“I would unashamedly ask for and steal the ideas of others.” – Craig Brown CBE
Former Scotland manager Craig Brown CBE is not ashamed to say that he was always prepared to ask for ideas and steal ideas from other managers and coaches, and he’d readily ask players to tell him about other managers’ methods. He uses the word “steal” mischievously but what he was really doing was learning from the experiences of others, and demonstrating a key trait of all successful coaches a managers – ongoing curiosity and a desire to continually look for ways to improve.
Lessons Learned from Other Coaches
A manager that Craig was particularly interested in learning from was Brian Clough, and one of the ideas he adopted from him was “no square passes.” He says,
“Clough felt strongly that a square pass was easily intercepted. If players did it in training, they were fined £25 and if they did it in a game they were fined £50. This ‘no square passes’ was a tactic I unashamedly stole and started to use myself.”

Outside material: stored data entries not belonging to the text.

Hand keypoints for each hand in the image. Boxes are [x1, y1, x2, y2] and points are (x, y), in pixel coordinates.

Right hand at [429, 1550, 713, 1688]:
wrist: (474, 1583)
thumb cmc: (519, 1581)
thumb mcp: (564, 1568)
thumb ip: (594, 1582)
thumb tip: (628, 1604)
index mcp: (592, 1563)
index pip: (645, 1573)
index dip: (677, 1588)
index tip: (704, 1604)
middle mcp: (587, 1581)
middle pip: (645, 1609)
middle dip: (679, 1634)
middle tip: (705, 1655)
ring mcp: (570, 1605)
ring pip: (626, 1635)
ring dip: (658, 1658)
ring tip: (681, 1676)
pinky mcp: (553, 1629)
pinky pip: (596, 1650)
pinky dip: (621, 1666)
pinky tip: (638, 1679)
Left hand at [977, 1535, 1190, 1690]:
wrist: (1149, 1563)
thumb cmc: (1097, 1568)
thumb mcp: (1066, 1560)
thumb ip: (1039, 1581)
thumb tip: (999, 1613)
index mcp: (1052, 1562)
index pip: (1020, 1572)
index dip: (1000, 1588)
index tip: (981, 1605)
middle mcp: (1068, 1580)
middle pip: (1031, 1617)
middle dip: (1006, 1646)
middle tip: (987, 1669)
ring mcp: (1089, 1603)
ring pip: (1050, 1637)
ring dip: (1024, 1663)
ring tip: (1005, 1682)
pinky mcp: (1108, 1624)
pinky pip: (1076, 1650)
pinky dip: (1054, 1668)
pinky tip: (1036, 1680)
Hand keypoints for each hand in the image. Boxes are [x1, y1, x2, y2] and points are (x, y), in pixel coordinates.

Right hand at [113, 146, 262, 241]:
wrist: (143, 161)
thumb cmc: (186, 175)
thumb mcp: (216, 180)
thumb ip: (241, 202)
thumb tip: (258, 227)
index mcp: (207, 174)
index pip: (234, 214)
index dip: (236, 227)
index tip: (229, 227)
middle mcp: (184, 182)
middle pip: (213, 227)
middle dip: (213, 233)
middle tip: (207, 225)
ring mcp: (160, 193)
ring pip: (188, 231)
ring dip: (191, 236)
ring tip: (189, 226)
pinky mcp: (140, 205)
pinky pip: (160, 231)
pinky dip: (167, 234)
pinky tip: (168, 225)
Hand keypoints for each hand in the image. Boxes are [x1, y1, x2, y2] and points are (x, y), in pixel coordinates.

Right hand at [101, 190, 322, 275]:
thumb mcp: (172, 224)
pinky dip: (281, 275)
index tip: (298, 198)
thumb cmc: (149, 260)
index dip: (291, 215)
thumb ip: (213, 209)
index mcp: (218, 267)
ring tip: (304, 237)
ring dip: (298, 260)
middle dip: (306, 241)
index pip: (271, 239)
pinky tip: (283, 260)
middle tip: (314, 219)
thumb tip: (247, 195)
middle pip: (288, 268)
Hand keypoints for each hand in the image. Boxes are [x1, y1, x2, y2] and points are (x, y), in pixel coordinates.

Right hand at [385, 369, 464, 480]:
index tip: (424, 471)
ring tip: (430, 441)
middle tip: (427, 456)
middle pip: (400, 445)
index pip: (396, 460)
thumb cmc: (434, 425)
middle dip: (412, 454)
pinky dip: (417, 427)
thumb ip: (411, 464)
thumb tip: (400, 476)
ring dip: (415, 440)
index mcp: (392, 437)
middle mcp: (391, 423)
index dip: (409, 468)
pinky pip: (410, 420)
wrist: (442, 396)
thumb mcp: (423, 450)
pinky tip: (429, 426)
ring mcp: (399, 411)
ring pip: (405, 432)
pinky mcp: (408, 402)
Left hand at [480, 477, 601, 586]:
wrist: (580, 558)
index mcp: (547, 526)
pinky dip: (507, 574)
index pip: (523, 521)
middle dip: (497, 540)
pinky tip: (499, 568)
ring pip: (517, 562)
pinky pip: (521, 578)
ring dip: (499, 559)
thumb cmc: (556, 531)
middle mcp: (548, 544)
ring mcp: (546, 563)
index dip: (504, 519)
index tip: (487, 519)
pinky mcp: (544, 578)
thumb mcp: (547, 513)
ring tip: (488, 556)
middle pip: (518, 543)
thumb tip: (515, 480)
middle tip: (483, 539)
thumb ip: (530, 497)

Another manager that Craig learned from was Willie McLean. He says,
“I was assistant manager to Willie and he had great ideas. This was in a time when teams used to go out onto the pitch separately and he would say, ‘We never go out first; they wait on us.’ Sending the opposition out first was a simple thing, but it was a small psychological thing that could make a big difference. I know it’s something that Alex Ferguson did after half time. He’d send the opposition out first to wait on them – especially on a cold day. Another thing he did was have his players run in off the pitch at half time, they didn’t walk. These were ideas I took and used myself.”
The Psychology of Substitutions
A management problem that all managers face is having to tell a player they’re being dropped. How and when to break this news is a management skill that Craig has seen done well and not-so-well by managers over the years. He says,
“If you know you’re going to drop a player, you should give them maximum warning. I hate to see a sulking substitute, and you don’t want a sulking player around the team, so give them time to sulk at home. A sulking substitute can be disruptive: if you’re on that bench, you’ve got to be a supporter, not a sulking substitute.”
To illustrate his point, Craig tells the story of Italian international player Del Piero. He was the star, but he was on the bench when young player Totti took his place in the team in the European Championship in 2000. When Totti then scored, Del Piero was on his feet punching the air. He says,
“That’s the attitude you want from every player on the bench. I think substitution tells you a lot about a player. An unfavourable attitude can be seen in the way they warm-up off the bench. If they’re resentful, they’re not putting effort into it, they’re not focused. In a World Cup, you can have players that are stars in their club on the bench, and they’re not used to being there, so it’s a tell-tale sign of how they behave on that bench and it’s very revealing how they respond as a substitute player. At an international level, they’re used to being the big shot, they’re not used to being on the bench, so this makes it a psychological challenge for a star player to be taken off.”
To deal with this management problem, Craig has learned the importance of communication skills. He says,
“Players want to be told straight whether they’re playing or not, they don’t want to be mollycoddled. Players – and many supporters – tend to think that substitution is the result of poor performance or injury, but there can be many other reasons. Those reasons need to be communicated to the players.”
The bottom line is that as us all Craig’s success is built on the success of others, and the success of those he learned from was built on the success of those that went before them.
Are you curious to learn from others, and are you taking steps to develop the skills you see in those you admire?